## Your instructions
Locate each line in the records that contains the word "obrázek", and copy those lines.

## Records to process
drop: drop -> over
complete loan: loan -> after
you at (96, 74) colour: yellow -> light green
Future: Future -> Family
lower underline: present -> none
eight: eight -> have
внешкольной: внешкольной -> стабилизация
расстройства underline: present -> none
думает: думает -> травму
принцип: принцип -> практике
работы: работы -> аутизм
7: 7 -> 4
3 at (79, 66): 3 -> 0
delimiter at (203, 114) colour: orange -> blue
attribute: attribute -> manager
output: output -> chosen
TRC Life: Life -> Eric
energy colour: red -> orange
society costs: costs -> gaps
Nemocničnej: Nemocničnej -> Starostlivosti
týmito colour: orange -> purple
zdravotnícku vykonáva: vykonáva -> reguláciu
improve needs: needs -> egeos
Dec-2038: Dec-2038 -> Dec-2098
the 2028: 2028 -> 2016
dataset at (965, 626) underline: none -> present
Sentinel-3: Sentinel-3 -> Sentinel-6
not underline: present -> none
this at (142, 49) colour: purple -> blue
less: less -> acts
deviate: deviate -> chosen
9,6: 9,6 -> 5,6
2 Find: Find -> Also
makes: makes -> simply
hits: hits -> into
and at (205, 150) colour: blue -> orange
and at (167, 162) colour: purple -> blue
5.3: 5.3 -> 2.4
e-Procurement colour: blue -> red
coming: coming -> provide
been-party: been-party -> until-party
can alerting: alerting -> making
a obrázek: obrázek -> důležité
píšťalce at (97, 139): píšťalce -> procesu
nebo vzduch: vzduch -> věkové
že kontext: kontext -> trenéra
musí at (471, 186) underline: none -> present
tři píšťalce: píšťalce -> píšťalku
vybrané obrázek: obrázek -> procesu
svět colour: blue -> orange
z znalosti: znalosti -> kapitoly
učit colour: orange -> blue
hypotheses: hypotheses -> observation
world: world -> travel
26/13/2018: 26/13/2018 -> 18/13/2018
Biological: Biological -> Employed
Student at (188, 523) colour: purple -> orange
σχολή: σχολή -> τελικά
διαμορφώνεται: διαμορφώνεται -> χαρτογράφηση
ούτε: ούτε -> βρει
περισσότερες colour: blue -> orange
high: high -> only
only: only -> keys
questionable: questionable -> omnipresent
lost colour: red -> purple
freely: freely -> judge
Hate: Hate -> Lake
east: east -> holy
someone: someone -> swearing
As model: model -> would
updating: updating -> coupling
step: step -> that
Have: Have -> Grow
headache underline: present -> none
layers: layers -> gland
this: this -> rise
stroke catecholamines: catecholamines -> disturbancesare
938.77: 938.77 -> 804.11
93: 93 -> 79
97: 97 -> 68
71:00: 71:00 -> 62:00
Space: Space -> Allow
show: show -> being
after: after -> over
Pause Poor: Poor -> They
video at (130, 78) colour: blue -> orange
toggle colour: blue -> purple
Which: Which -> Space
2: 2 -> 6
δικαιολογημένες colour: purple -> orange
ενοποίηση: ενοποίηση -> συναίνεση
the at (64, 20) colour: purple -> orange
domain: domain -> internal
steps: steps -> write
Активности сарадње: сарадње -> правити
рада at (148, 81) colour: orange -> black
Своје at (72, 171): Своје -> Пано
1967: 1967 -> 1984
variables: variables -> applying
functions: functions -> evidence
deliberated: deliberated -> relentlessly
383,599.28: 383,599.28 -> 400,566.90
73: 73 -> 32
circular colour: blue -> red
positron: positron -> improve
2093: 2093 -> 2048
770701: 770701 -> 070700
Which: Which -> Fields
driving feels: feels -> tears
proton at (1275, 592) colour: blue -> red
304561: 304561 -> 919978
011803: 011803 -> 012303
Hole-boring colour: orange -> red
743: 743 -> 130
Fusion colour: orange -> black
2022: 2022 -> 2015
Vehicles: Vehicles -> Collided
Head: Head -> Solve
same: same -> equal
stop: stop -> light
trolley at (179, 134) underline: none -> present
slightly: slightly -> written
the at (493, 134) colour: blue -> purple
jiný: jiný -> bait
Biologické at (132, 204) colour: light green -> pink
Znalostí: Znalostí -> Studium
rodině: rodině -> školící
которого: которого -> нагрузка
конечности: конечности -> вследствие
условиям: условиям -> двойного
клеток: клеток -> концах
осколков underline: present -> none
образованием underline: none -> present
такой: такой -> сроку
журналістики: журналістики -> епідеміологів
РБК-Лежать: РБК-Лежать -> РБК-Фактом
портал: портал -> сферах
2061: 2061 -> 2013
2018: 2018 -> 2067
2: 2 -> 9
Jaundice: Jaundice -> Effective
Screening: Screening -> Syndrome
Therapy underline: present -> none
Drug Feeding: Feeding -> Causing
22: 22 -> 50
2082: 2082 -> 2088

## Task answer
a obrázek: obrázek -> důležité
vybrané obrázek: obrázek -> procesu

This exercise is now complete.